L’étonnante relation entre un caïd et la préfecture

Mais la situation locale était encore plus étonnante. À moins qu’elle ne soit d’une triste banalité dans la France des banlieues. Les juges notent en effet que, au cours de l’enquête, il est apparu que le caïd El Yaakoubi était en contact avec le délégué à la politique de la ville du préfet de l’Aude. Relation normale entre un fonctionnaire et un leader local très engagé et fondateur d’un club de foot? «Leurs conversations, soulignent les juges, révèlent une relation étroite, basée sur l’échange de “services”, le premier obtenant ainsi des mises hors de cause ou des reports d’audition par la police dans des affaires où il paraît impliqué, et le second obtenant des informations relatives aux incidents dans le quartier et un retour au calme, dès lors que Reda El Yaakoubi a l’autorité suffisante pour se faire obéir dans la cité».

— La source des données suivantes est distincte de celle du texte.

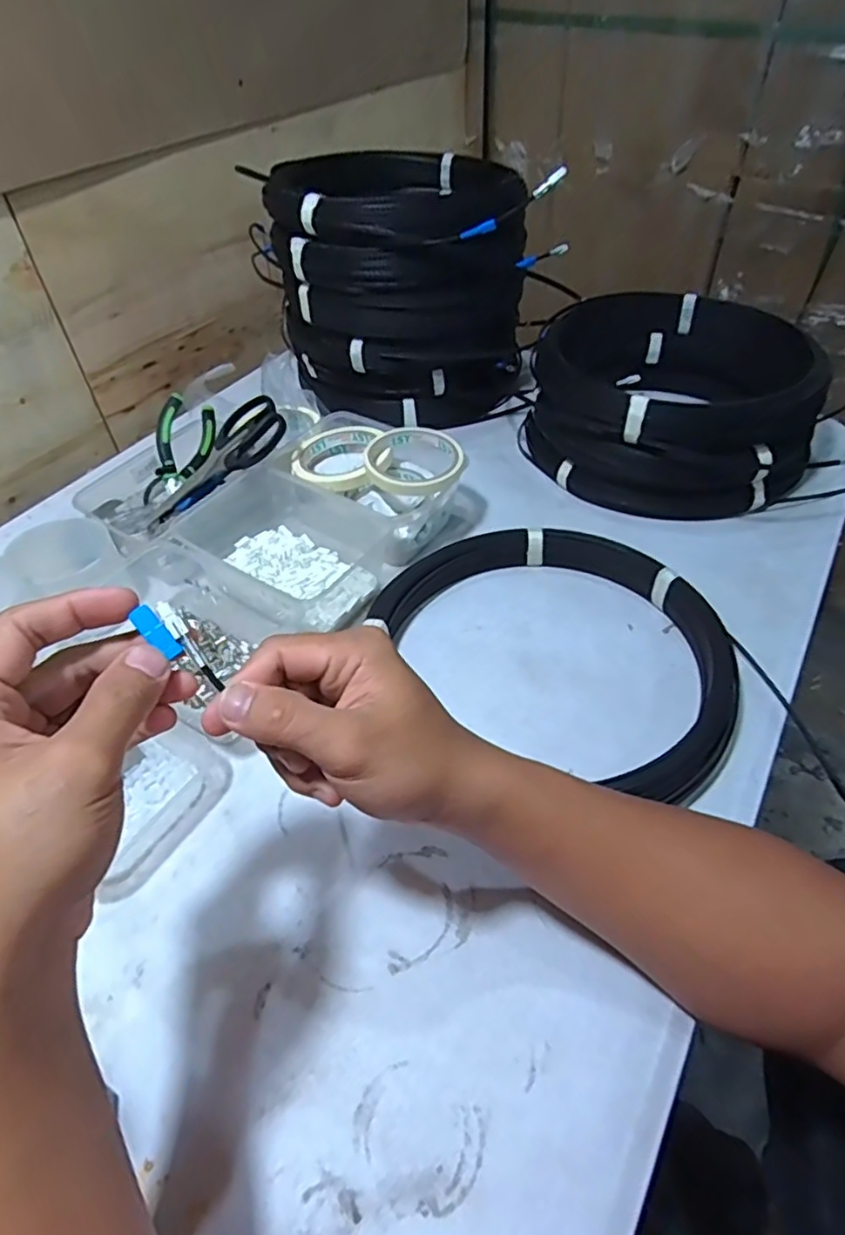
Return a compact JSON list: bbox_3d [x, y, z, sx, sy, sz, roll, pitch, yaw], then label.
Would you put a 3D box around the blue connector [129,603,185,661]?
[{"bbox_3d":[-0.110,0.006,0.265,0.026,0.004,0.009,46,59,-2],"label":"blue connector"}]

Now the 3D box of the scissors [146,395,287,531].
[{"bbox_3d":[-0.205,-0.152,0.631,0.171,0.026,0.066,-35,48,13],"label":"scissors"}]

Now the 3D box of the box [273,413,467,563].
[{"bbox_3d":[-0.057,-0.142,0.641,0.190,0.083,0.123,32,56,29],"label":"box"}]

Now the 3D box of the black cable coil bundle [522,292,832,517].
[{"bbox_3d":[0.258,-0.232,0.680,0.272,0.122,0.262,7,47,10],"label":"black cable coil bundle"}]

Et d’enfoncer le clou: «Sa capacité (celle de l’accusé) à garantir au moins temporairement une forme de paix sociale à Ozanam a fait de lui un interlocuteur de la préfecture.» Un interlocuteur «qui a bénéficié en retour non seulement d’informations couvertes par le secret professionnel, mais aussi de traitements de faveur et d’une forme d’impunité» grâce à des «indications sur le positionnement du procureur de la République de Carcassonne», en l’assurant «que ses auditions ne seraient pas trop longues», voire en «lui soufflant même une version à fournir à la police».